# What you need to do:
1. In the vignette on log-Gaussian Cox processes, present the paragraph beginning "We begin by loading" as a short list of the packages it names.
2. Resume the vignette on log-Gaussian Cox processes right after its final line of code, "graph$compute_fem()".

# Source passage:
Log-Gaussian Cox processes on metric graphs
David Bolin, Alexandre B. Simas
Created: 2023-01-30. Last modified: 2024-05-08.
Source:vignettes/pointprocess.Rmd
pointprocess.Rmd
Introduction
In this vignette we will introduce how to work with log-Gaussian Cox
processes based on Whittle–Matérn fields on metric graphs. To simplify
the integration with R-INLA
and inlabru
hese
models are constructed using finite element approximations as
implemented in the rSPDE
package. The theoretical details
will be given in the forthcoming article (Bolin,
Simas, and Wallin 2023).
Constructing the graph and the mesh
We begin by loading the rSPDE
, MetricGraph
and INLA
packages:
library(rSPDE)
library(MetricGraph)
library(INLA)
As an example, we consider the default graph in the package:
graph <- metric_graph$new(tolerance = list(vertex_vertex = 1e-1, vertex_edge = 1e-3, edge_edge = 1e-3),
remove_deg2 = TRUE)
graph$plot()
To construct a FEM approximation of a Whittle–Matérn field, we must first construct a mesh on the graph.
graph$build_mesh(h = 0.1)
graph$plot(mesh=TRUE)
The next step is to build the mass and stiffness matrices for the FEM basis.
graph$compute_fem()

[Records from a data collection]
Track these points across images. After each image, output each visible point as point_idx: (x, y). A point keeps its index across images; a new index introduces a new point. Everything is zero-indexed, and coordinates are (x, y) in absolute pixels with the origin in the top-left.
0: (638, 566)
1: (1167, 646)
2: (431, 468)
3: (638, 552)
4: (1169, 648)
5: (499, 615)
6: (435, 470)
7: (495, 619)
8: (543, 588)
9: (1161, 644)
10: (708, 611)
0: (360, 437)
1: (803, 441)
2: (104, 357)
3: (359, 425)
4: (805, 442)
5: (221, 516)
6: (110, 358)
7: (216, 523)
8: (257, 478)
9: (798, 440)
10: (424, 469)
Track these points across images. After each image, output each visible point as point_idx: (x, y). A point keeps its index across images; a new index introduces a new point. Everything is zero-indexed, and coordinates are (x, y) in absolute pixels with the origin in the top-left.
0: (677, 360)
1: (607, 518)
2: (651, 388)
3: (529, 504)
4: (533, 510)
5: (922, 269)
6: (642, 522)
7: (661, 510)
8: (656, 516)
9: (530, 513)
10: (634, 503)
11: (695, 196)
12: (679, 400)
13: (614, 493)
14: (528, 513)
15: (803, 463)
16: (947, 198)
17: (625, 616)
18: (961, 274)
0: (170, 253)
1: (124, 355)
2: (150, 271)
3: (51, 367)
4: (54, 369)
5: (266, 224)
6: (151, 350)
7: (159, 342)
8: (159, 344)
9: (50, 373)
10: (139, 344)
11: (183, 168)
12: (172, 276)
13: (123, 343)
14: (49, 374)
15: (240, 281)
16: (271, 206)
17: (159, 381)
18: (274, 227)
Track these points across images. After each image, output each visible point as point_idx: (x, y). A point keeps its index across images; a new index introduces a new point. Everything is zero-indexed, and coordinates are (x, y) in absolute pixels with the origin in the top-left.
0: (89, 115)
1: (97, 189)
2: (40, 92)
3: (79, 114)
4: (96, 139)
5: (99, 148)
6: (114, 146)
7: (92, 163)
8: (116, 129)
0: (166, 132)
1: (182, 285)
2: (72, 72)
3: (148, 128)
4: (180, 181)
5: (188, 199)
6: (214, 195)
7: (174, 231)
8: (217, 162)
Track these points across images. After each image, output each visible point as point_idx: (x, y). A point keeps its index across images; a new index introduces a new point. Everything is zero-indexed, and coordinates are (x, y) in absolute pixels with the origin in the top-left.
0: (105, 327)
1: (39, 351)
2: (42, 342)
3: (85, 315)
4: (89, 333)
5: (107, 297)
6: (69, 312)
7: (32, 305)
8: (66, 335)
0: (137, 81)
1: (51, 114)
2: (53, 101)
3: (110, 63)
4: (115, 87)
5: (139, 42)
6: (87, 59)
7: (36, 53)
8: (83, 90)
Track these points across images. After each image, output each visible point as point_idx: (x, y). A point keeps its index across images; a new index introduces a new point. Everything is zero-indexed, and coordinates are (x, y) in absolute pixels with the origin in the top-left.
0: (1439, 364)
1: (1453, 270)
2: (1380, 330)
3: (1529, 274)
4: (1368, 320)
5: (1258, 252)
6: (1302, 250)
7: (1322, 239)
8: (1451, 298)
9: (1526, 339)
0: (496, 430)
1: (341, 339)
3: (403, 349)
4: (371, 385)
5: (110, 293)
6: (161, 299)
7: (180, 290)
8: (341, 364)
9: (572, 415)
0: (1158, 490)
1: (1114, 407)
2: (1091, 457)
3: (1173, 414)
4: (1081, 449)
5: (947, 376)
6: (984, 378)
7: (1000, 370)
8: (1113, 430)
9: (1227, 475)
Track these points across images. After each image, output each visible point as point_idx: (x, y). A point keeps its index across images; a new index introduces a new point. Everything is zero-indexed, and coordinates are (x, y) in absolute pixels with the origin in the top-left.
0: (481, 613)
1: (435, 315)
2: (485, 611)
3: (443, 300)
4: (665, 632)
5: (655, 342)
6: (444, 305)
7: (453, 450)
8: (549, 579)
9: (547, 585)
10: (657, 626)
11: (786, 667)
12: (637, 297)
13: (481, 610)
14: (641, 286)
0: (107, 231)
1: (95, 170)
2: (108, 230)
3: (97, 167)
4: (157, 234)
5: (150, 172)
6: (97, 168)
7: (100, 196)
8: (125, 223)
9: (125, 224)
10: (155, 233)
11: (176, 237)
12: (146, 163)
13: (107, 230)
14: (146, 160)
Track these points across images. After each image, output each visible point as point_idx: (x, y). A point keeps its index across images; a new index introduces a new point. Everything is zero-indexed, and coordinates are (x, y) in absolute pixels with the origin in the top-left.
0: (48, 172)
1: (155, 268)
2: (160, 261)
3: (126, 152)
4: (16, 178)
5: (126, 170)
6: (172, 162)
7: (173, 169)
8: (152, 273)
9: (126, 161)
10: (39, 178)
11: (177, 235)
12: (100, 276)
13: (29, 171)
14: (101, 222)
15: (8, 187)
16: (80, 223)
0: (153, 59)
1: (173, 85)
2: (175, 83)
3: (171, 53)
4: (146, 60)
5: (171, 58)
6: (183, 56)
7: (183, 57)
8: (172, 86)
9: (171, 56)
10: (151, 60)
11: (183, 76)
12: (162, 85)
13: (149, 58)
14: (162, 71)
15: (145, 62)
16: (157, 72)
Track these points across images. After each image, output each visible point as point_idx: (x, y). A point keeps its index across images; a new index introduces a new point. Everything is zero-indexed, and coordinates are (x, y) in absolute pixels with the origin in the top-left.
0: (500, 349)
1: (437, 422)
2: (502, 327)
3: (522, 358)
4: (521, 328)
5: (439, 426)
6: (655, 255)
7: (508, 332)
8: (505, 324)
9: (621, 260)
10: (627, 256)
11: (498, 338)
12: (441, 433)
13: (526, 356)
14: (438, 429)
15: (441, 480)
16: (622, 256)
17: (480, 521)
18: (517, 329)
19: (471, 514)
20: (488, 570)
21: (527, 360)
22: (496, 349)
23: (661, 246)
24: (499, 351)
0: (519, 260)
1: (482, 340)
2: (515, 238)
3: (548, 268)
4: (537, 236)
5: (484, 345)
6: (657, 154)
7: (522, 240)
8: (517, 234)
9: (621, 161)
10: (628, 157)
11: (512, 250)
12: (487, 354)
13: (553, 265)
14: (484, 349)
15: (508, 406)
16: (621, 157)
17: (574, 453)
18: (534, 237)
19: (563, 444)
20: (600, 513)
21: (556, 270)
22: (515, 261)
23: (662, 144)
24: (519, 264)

# Results of the tasks:
1.
Packages to load first:
- rSPDE
- MetricGraph
- INLA

2.
We are now ready to specify the and sample from a log-Gaussian Cox
process model with intensity \(\lambda =
\exp(\beta + u)\) where \(\beta\) is an intercept and \(u\) is a Gaussian Whittle–Matérn field
specified by \[
(\kappa^2 - \Delta)^{\alpha/2} \tau u = \mathcal{W}.
\] For this we can use the function graph_lgcp
as
follows:
sigma <- 0.5
range <- 1.5
alpha <- 2
lgcp_sample <- graph_lgcp(intercept = 1, sigma = sigma,
range = range, alpha = alpha,
graph = graph)
The object returned by the function is a list with the simulated Gaussian process and the points on the graph. We can plot the simulated intensity function as
graph$plot_function(X = exp(lgcp_sample$u), vertex_size = 0)
To plot the simulated points, we can add them to the graph and then plot:
graph$add_observations(data = data.frame(y=rep(1,length(lgcp_sample$edge_loc)),
edge_number = lgcp_sample$edge_numbers,
distance_on_edge = lgcp_sample$edge_loc),
normalized = TRUE)
## Adding observations...
graph$plot(vertex_size = 0, data = "y")
Fitting LGCP models in R-INLA
We are now in a position to fit the model with our
R-INLA
implementation. When working with log-Gaussian Cox
processes, the likelihood has a term \(\int_\Gamma \exp(u(s)) ds\) that needs to
be handled separately. This is done by using the mid-point rule as
suggested for SPDE models by Simpson et al. where we approximate \[
\int_\Gamma \exp(u(s)) ds \approx \sum_{i=1}^p \widetilde{a}_i
\exp\left(u(\widetilde{s}_i)\right).
\] Using the fact that \(u(s) =
\sum_{j=1}^n \varphi(s) u_i\) from the FEM approximation, we can
write the integral as \(\widetilde{\alpha}^T\exp(\widetilde{A}u)\)
where \(\widetilde{A}_{ij} =
\varphi_j(\widetilde{s}_i)\) and \(\widetilde{a}\) is a vector with
integration weights. These quantities can be obtained as
Atilde <- graph$fem_basis(graph$mesh$VtE)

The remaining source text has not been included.